CERAWEEK-Keystone pipeline oil flows won't change after US order to cut pressure, CEO says

A supply depot servicing the Keystone XL crude oil pipeline lies idle in Oyen
A supply depot servicing the Keystone XL crude oil pipeline lies idle in Oyen, Alberta, Canada February 1, 2021. REUTERS/Todd Korol

HOUSTON, March 9 (Reuters) - Oil flows on TC Energy's (TRP.TO) Keystone pipeline will not change after the U.S. pipeline regulator said it would require the company to reduce pressure following a 13,000-barrel oil spill in Kansas in December, Chief Executive François Poirier told Reuters on Thursday.

Keystone has already been operating within the requirements of the new order from the Pipeline and Hazardous Materials Safety Administration (PHMSA), Poirier said in an interview. The Canadian pipeline operator completed a controlled restart of the 622,000-barrel-per-day (bpd) pipeline to Cushing, Oklahoma, on Dec. 29 last year, returning it to service after a 21-day outage following the biggest U.S oil spill in nine years.

Before the order, "we had the ability to meet the entirety of our contractual commitments of 594,000 bpd and so obviously that remains the same," Poirier told Reuters on the sidelines of the CERAWeek energy conference in Houston.

The PHMSA said on Tuesday it would require TC Energy to reduce operating pressure on more than 1,000 additional miles (1,609 kms) of Keystone.

Though an analysis has not been completed, Poirier said the company recently has indicated in disclosures that the spill was caused by issues around the girth weld on the pipeline combined with stress on the line.

Poirier said the Canadian company has not changed its estimate of $480 million in costs related to the incident.

PERMITS AND RENEWABLES

TC Energy has a $34 billion backlog of projects for the next few years, Poirier said, adding most of those projects are natural gas.

__________

## Work instructions
a) In the Keystone pipeline article, how much does TC Energy estimate the costs related to the incident will be?
b) Copy out the portion of the Keystone pipeline article between "HOUSTON, March 9" and "in nine years.", inclusive.

## Records provided
__________

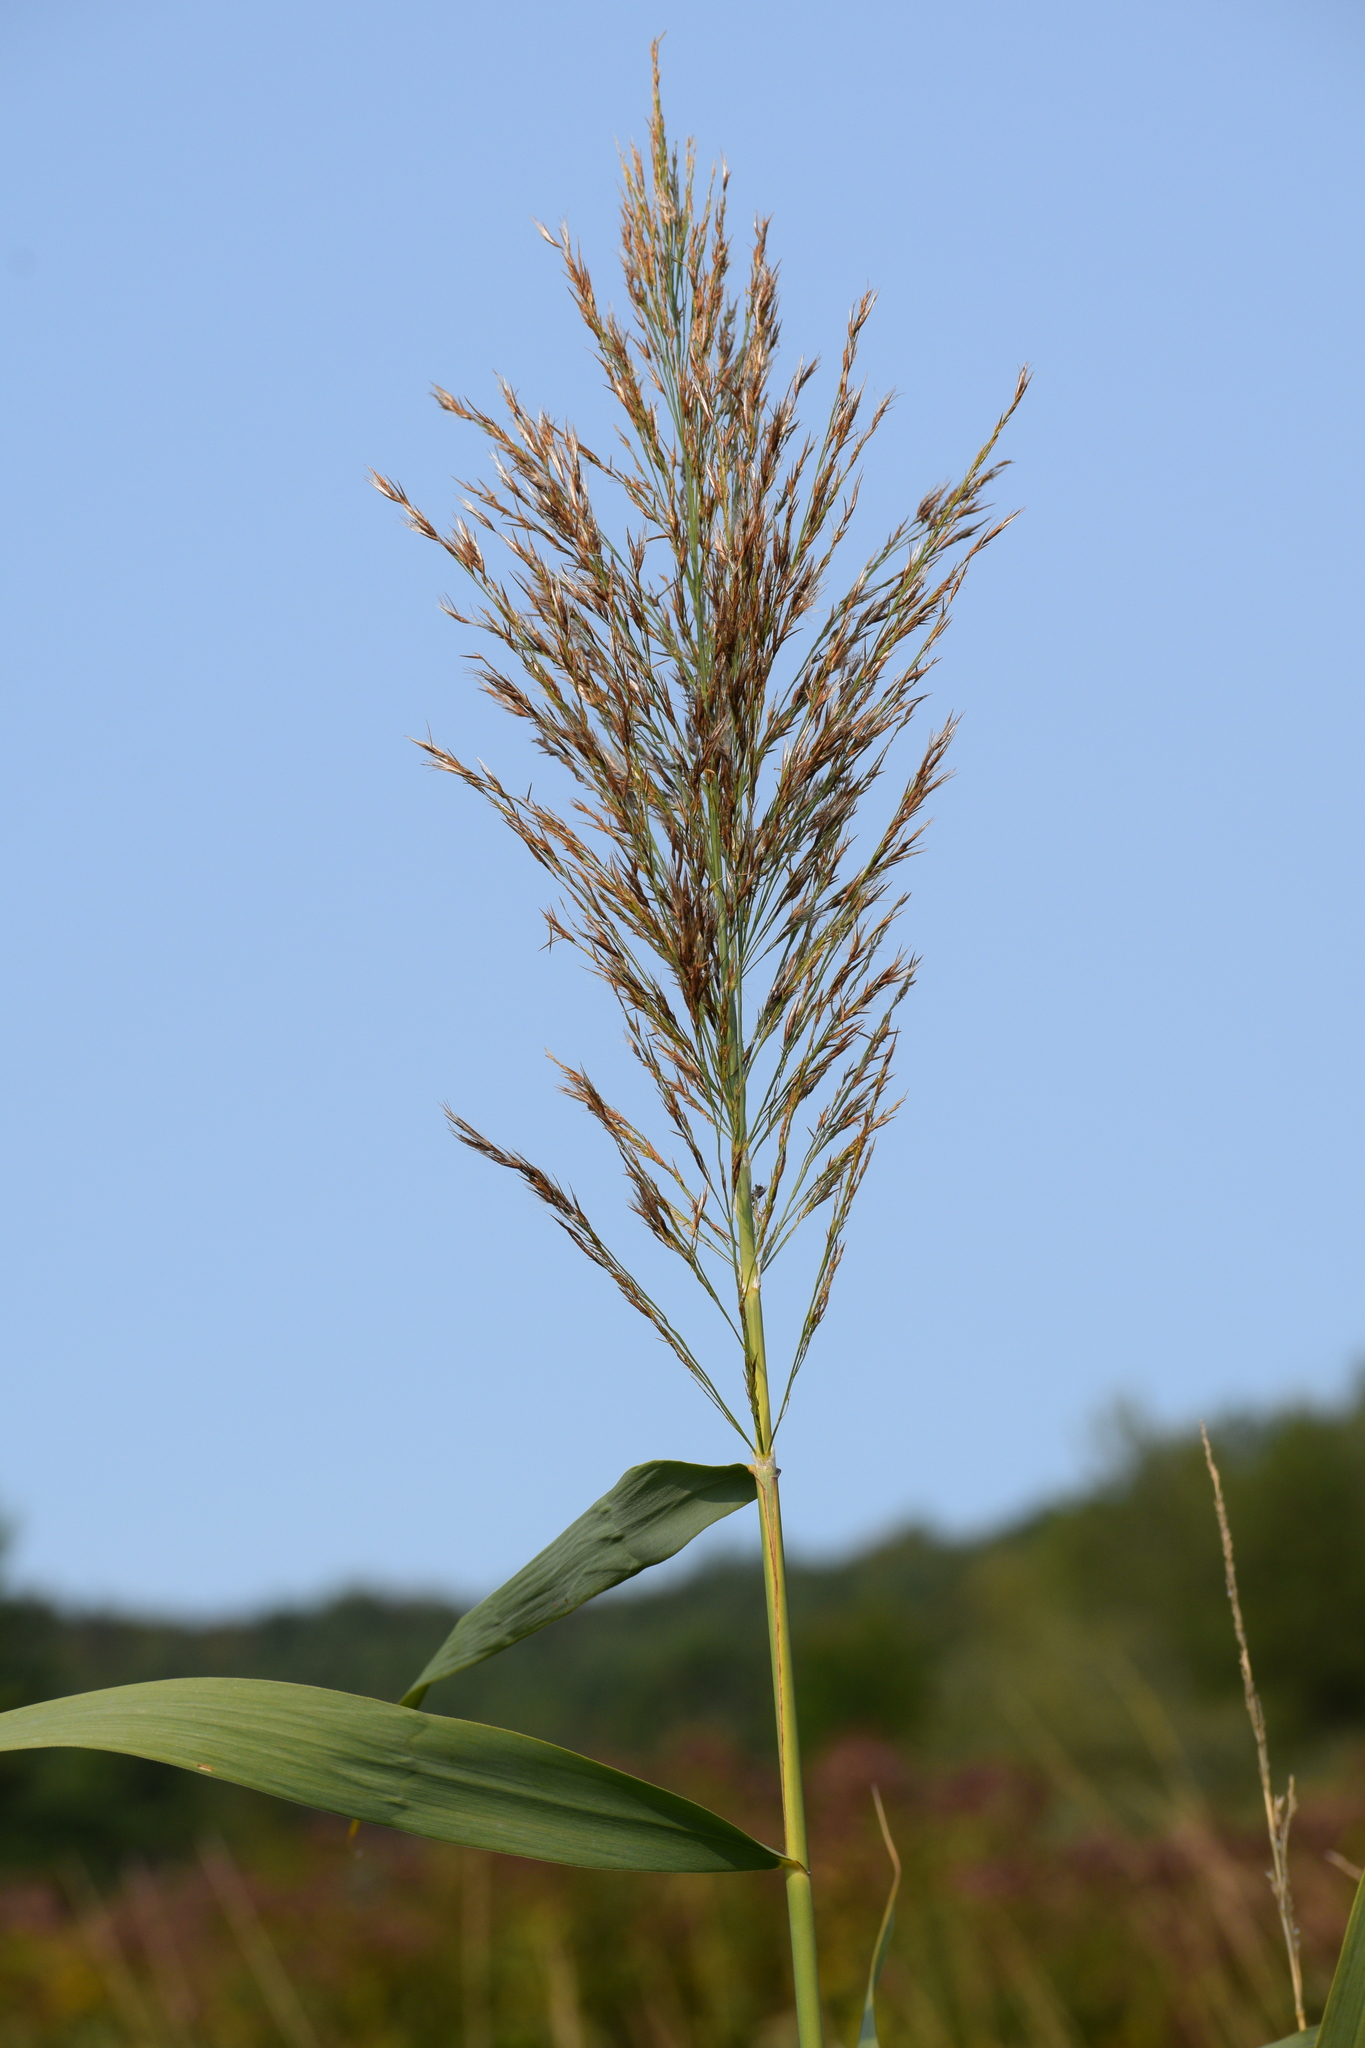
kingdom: Plantae
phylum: Tracheophyta
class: Liliopsida
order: Poales
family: Poaceae
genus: Phragmites
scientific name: Phragmites australis
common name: Common reed
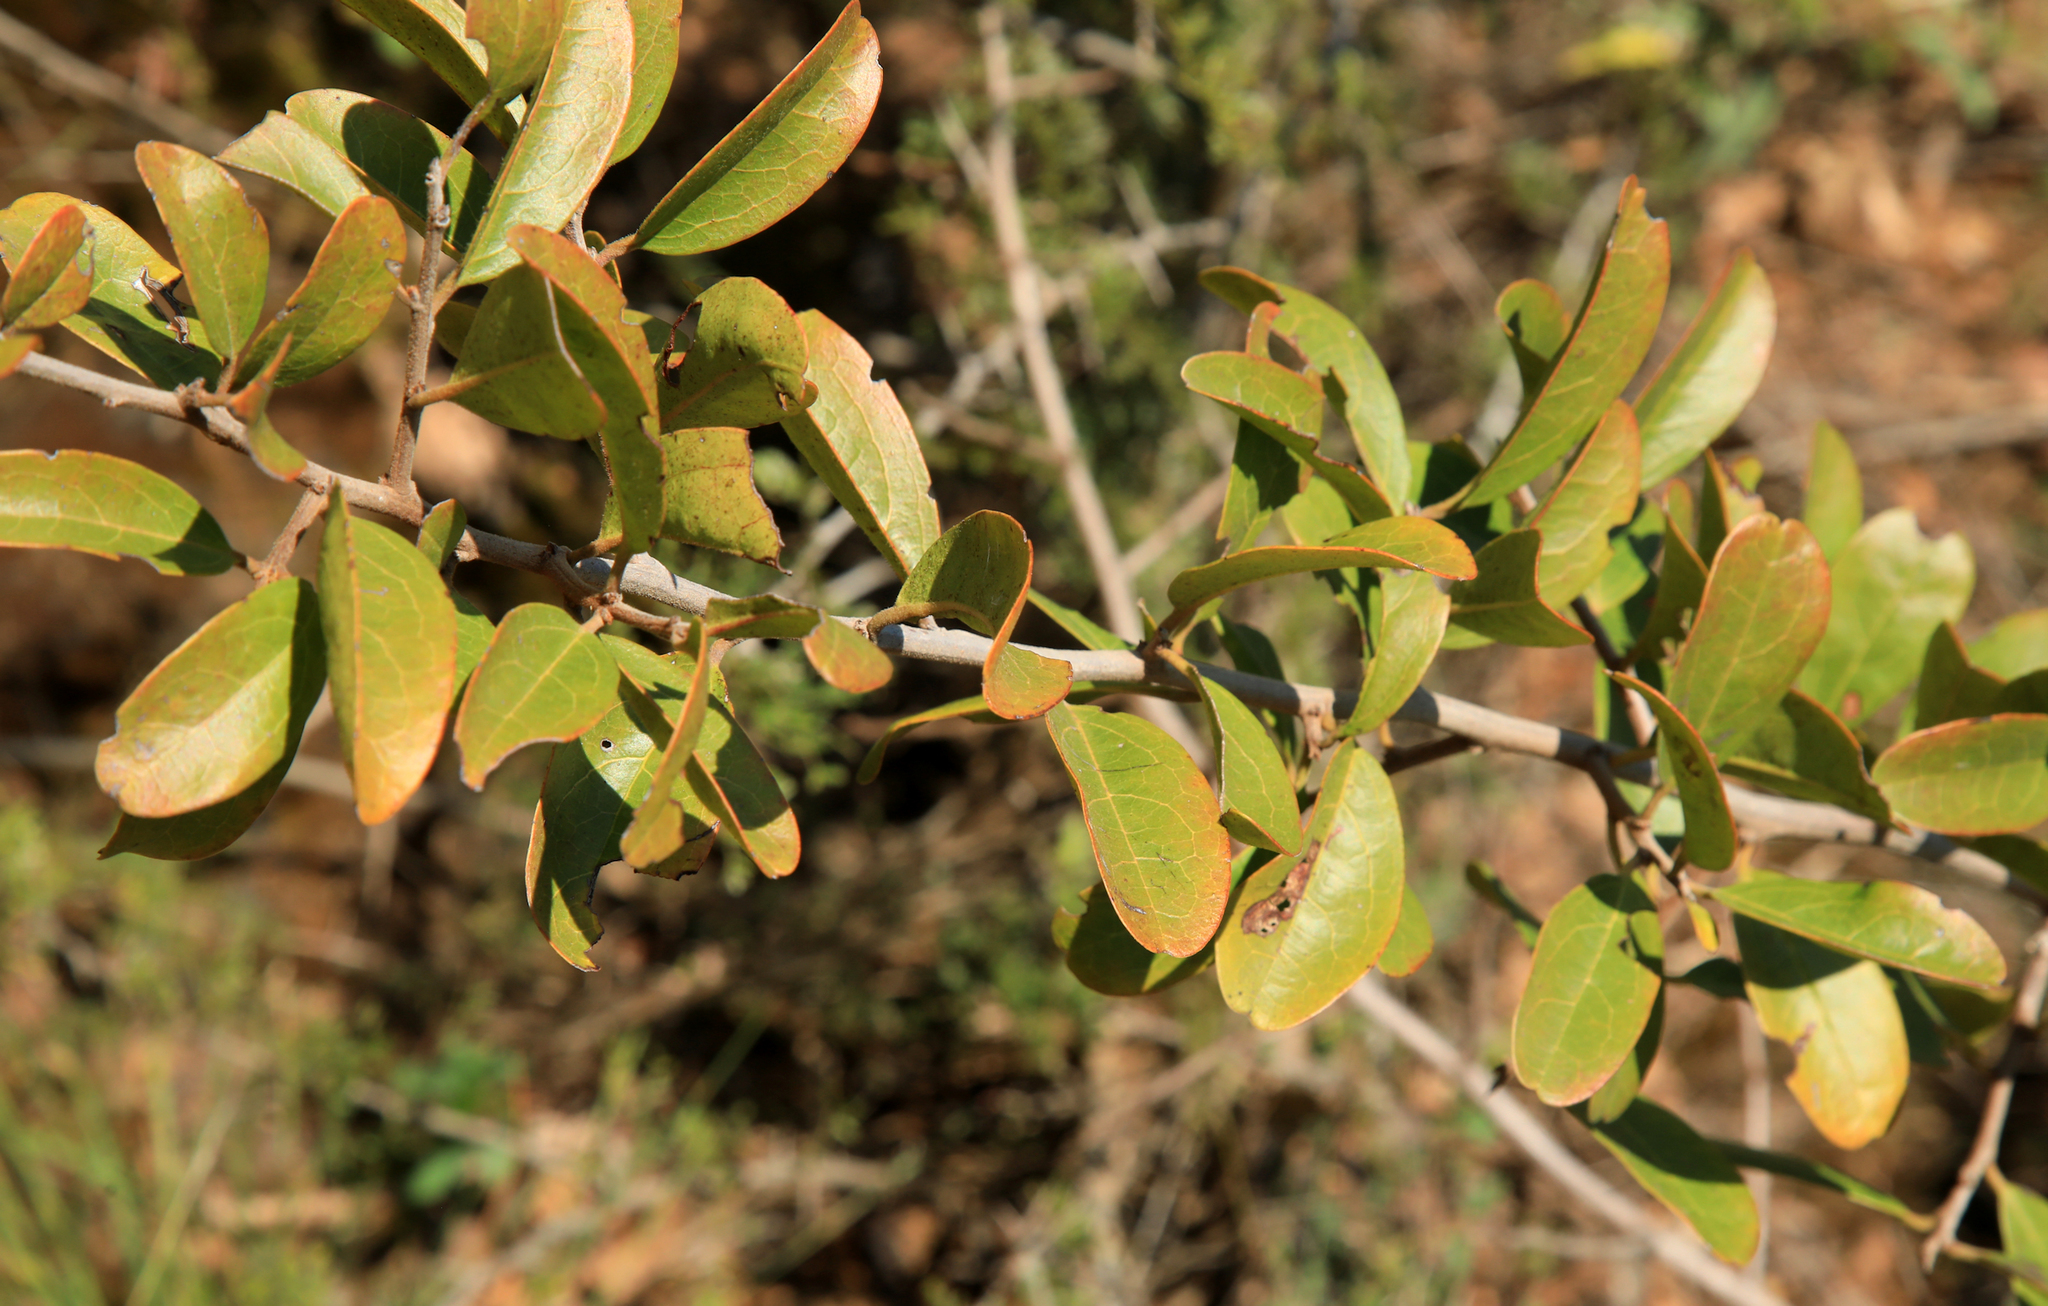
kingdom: Plantae
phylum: Tracheophyta
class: Magnoliopsida
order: Santalales
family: Ximeniaceae
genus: Ximenia
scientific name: Ximenia caffra
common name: Large sourplum
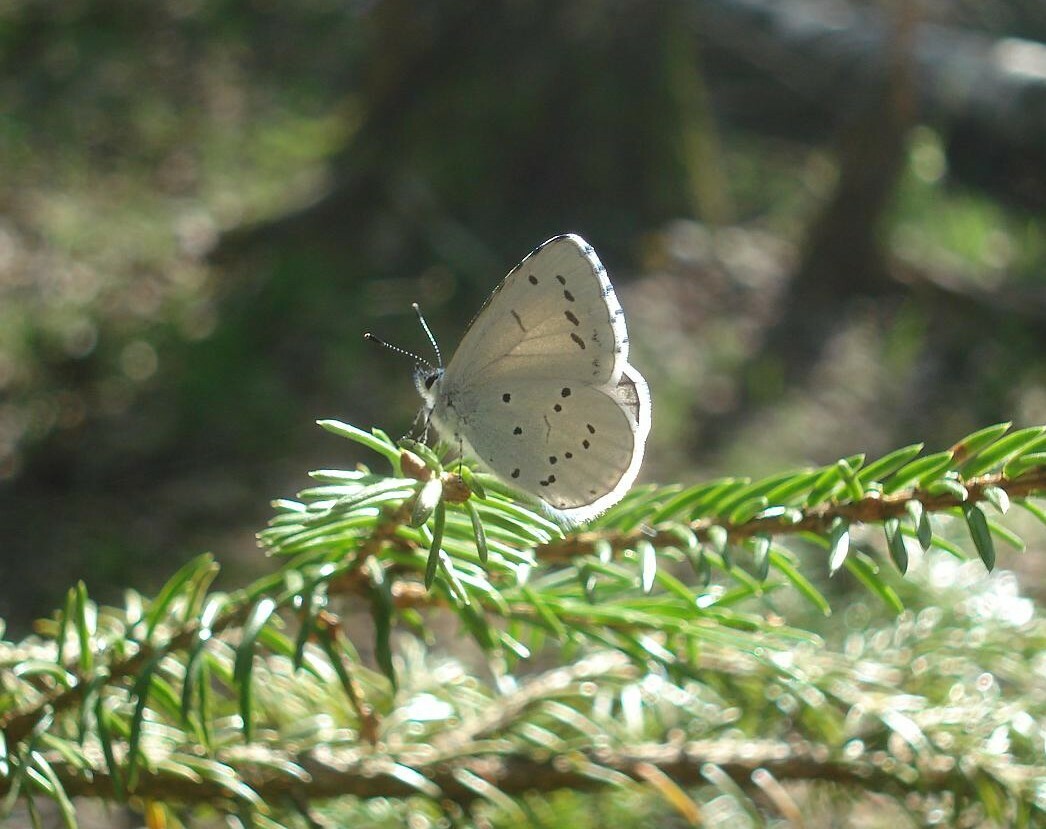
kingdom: Animalia
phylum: Arthropoda
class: Insecta
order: Lepidoptera
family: Lycaenidae
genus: Celastrina
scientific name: Celastrina argiolus
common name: Holly blue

__________

## Expected results
a) $480 million

b)
HOUSTON, March 9 (Reuters) - Oil flows on TC Energy's (TRP.TO) Keystone pipeline will not change after the U.S. pipeline regulator said it would require the company to reduce pressure following a 13,000-barrel oil spill in Kansas in December, Chief Executive François Poirier told Reuters on Thursday.

Keystone has already been operating within the requirements of the new order from the Pipeline and Hazardous Materials Safety Administration (PHMSA), Poirier said in an interview. The Canadian pipeline operator completed a controlled restart of the 622,000-barrel-per-day (bpd) pipeline to Cushing, Oklahoma, on Dec. 29 last year, returning it to service after a 21-day outage following the biggest U.S oil spill in nine years.